日本経済の将来に対して、家計も企業も強い危機感を抱いている。最近における「産業空洞化」の懸念もその現れの一つである。「産業空洞化」の懸念の背景には、「中国からの輸入急増」、「貿易・サービス収支の黒字縮小」、「産業構造のサービス化」といった現象がある。しかし、このような現象を分析していくことによって浮かび上がってくるのは、日本の経済構造が非効率なものになっており、経済の停滞から脱して持続的な経済成長を達成するためには、日本の経済構造を変革する必要があるということである。
日本の経済構造を変革するために取り組まれるべき経済活性化の基本は、生産性上昇率を引き上げ、資産収益率を高めることである。そのためには、企業経営を効率化するとともに、生産要素を生産性の低い部門から高い部門に速やかに移動できるようにすること、研究開発を効率化し技術進歩を促すことが重要である。
日本の経済構造の変革は多くの困難を伴うものとなろうが、早急にやり遂げなければならない課題でもある。各経済主体がそのような課題に積極的に取り組めるためには、構造改革を通じて日本経済が向かおうとしている新しい方向性が示されていることも重要であろう。
本章では、このような問題意識から、我が国の抱える構造問題と経済活性化の課題を取り上げる。
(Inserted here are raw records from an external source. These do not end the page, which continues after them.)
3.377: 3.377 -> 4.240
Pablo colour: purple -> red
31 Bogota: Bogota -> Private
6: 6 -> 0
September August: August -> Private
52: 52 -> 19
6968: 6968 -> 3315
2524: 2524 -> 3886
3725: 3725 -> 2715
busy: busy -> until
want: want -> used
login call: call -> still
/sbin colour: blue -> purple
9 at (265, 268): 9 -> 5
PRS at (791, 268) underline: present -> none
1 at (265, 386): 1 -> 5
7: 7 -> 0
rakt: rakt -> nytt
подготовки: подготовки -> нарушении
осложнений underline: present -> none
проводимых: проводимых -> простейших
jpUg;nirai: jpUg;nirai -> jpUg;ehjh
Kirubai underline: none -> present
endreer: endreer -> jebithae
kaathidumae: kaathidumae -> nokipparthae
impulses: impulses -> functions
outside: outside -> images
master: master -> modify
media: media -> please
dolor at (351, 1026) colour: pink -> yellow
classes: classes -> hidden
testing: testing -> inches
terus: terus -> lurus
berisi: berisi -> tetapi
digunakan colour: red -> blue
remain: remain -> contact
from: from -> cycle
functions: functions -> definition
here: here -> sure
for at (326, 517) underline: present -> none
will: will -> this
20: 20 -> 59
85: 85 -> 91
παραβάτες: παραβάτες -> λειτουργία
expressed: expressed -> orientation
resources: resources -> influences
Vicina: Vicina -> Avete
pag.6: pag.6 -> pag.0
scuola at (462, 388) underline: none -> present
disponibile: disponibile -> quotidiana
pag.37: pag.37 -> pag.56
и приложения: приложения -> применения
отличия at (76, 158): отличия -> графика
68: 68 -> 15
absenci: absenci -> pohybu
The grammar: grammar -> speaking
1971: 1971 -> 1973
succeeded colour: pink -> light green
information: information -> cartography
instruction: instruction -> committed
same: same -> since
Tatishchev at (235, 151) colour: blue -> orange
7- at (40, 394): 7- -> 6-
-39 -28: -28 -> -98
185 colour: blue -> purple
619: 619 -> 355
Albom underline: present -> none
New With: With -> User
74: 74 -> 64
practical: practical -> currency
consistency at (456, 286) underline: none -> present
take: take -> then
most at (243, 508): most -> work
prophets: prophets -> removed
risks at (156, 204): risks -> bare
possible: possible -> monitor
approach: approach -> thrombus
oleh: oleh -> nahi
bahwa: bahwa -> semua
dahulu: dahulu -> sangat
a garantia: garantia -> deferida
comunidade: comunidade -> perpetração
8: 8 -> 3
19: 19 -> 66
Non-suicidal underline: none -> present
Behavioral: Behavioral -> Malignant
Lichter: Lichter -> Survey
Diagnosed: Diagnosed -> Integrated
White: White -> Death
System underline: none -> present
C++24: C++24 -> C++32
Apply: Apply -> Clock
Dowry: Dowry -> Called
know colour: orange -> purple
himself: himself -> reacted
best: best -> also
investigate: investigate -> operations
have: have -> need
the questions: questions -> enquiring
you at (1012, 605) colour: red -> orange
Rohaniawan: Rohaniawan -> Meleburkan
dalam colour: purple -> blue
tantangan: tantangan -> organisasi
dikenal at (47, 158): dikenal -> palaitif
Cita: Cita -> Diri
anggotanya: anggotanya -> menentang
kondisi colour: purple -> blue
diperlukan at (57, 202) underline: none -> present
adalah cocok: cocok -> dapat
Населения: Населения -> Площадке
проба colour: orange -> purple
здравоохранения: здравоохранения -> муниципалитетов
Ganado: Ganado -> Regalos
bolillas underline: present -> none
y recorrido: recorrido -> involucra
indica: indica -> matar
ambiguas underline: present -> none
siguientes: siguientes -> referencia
第1節では、「産業空洞化」への懸念を取り上げながら、我が国の抱える構造問題と経済活性化の課題を浮き彫りにする。そこで明らかにされるのは日本経済の非効率性であり、それを解決するための生産性向上努力の重要性である。これを受けて、第2節では、生産性を上昇させるために取り組む必要のある経済活性化の柱を整理し、そのような観点からみたときの構造調整の現状及び今後の課題について考察する。最後に、第3節では、このような経済活性化によってどのような日本経済が実現されるのか、その姿を明らかにすることにする。